> [Instructions for the task]
Write out every line exactly, from the start of the records below to the line with "right back paw: (413, 482)", and stop there. Don't write out the pictures.

> [Material for this exercise]

○ ○ ○ ○ ○ ○ ○

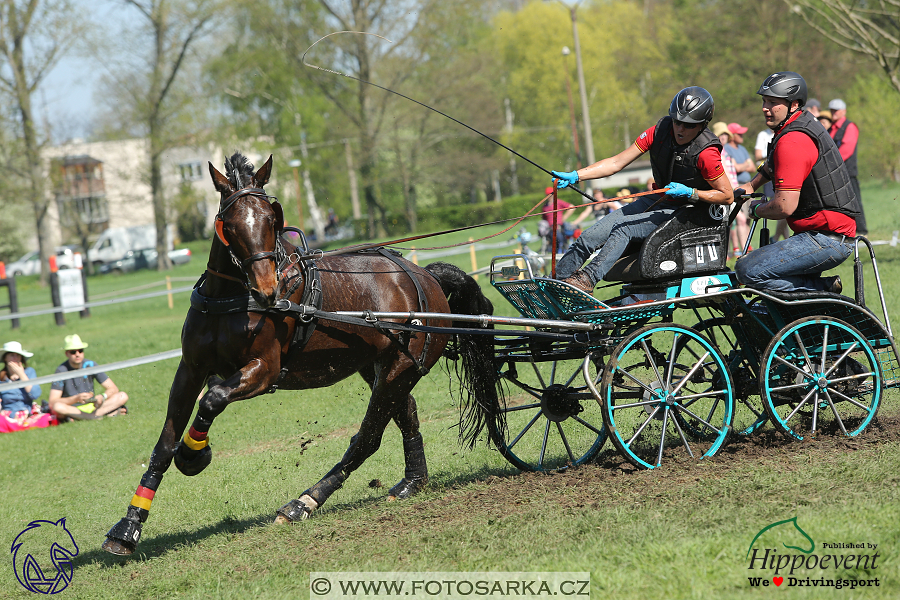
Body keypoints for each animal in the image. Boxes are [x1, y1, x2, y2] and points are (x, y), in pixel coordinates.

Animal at [103, 152, 506, 556]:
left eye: (271, 218)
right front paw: (129, 525)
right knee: (405, 414)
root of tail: (426, 277)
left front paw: (193, 453)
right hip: (385, 367)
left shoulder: (264, 370)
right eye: (228, 224)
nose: (267, 290)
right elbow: (164, 443)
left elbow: (213, 399)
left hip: (400, 368)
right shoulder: (190, 368)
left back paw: (305, 501)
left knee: (368, 437)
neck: (232, 299)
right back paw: (413, 482)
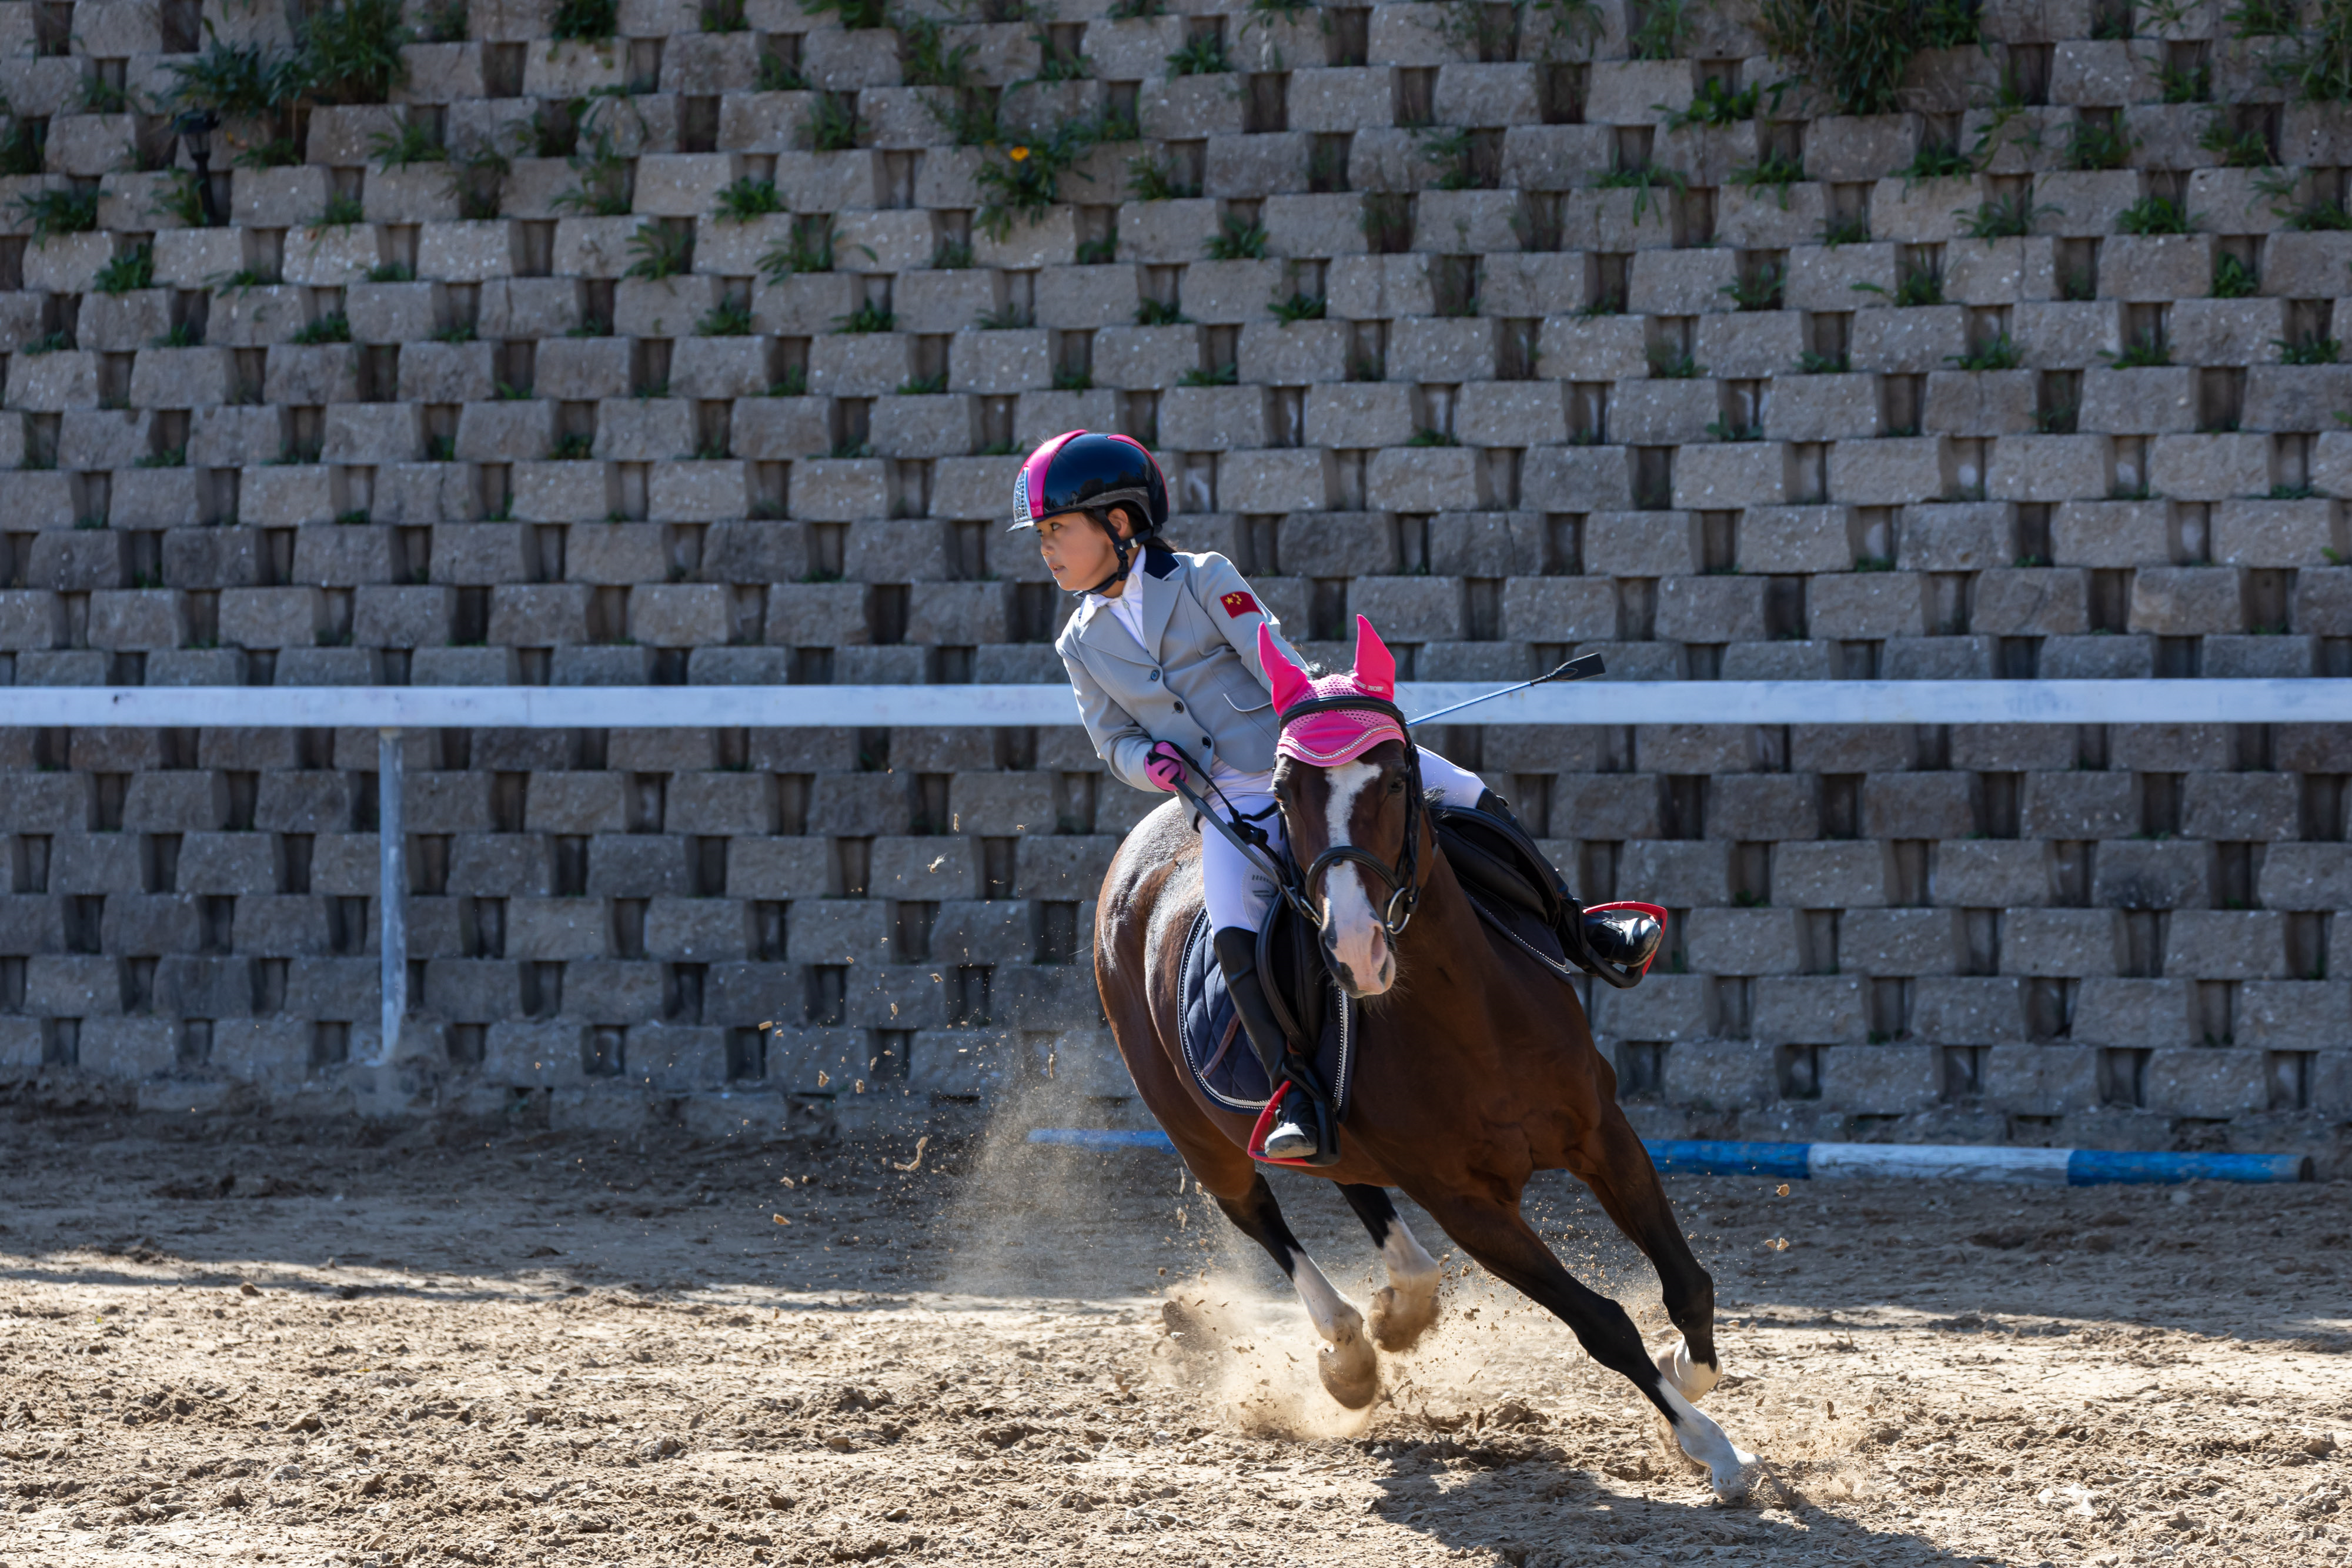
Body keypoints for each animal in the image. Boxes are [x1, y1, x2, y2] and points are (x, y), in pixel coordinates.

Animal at [1091, 630, 1759, 1495]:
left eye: (1398, 778)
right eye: (1284, 791)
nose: (1357, 951)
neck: (1474, 1019)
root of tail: (1146, 839)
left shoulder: (1603, 1133)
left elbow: (1689, 1282)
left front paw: (1688, 1373)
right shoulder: (1467, 1203)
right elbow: (1602, 1324)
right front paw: (1713, 1446)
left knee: (1354, 1179)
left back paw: (1397, 1312)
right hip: (1198, 1134)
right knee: (1262, 1213)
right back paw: (1348, 1353)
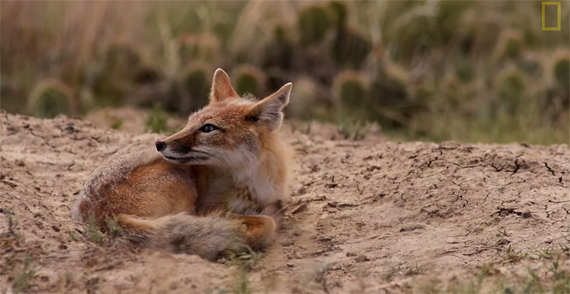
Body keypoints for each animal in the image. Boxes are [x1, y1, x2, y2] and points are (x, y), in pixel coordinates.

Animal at [71, 68, 292, 260]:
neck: (250, 180)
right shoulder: (205, 207)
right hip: (183, 183)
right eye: (188, 123)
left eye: (208, 128)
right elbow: (268, 222)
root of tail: (101, 212)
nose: (160, 144)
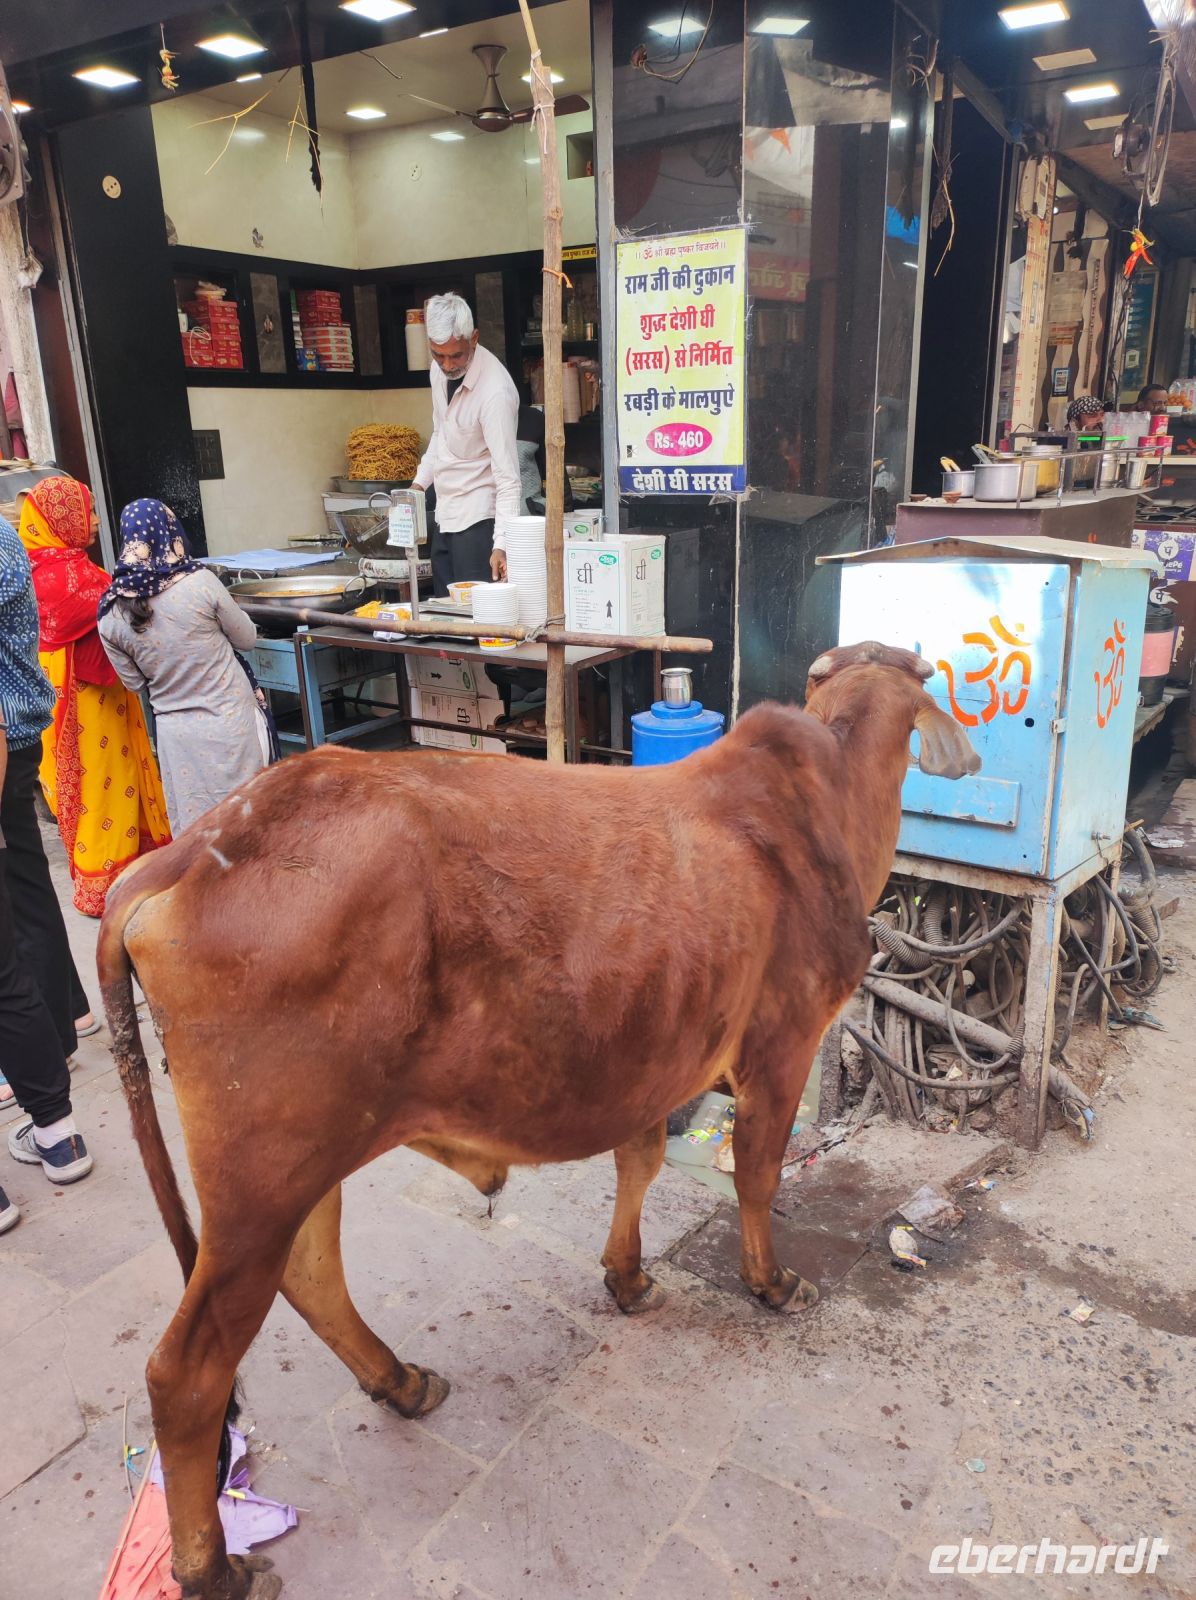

○ ○ ○ ○ ○ ○ ○

> [Answer section]
Body keypoints for each animal in the image. Boxes are [x1, y1, x2, y2] and points are (x, y), in pixel coordinates.

Animal at [103, 152, 506, 556]:
left eye: (271, 218)
right front paw: (129, 525)
right knee: (405, 414)
root of tail: (426, 277)
left front paw: (193, 453)
right hip: (385, 367)
left shoulder: (264, 370)
right eye: (228, 224)
nose: (267, 290)
right elbow: (164, 443)
left elbow: (213, 399)
left hip: (400, 368)
right shoulder: (190, 368)
left back paw: (305, 501)
left knee: (368, 437)
neck: (232, 299)
right back paw: (413, 482)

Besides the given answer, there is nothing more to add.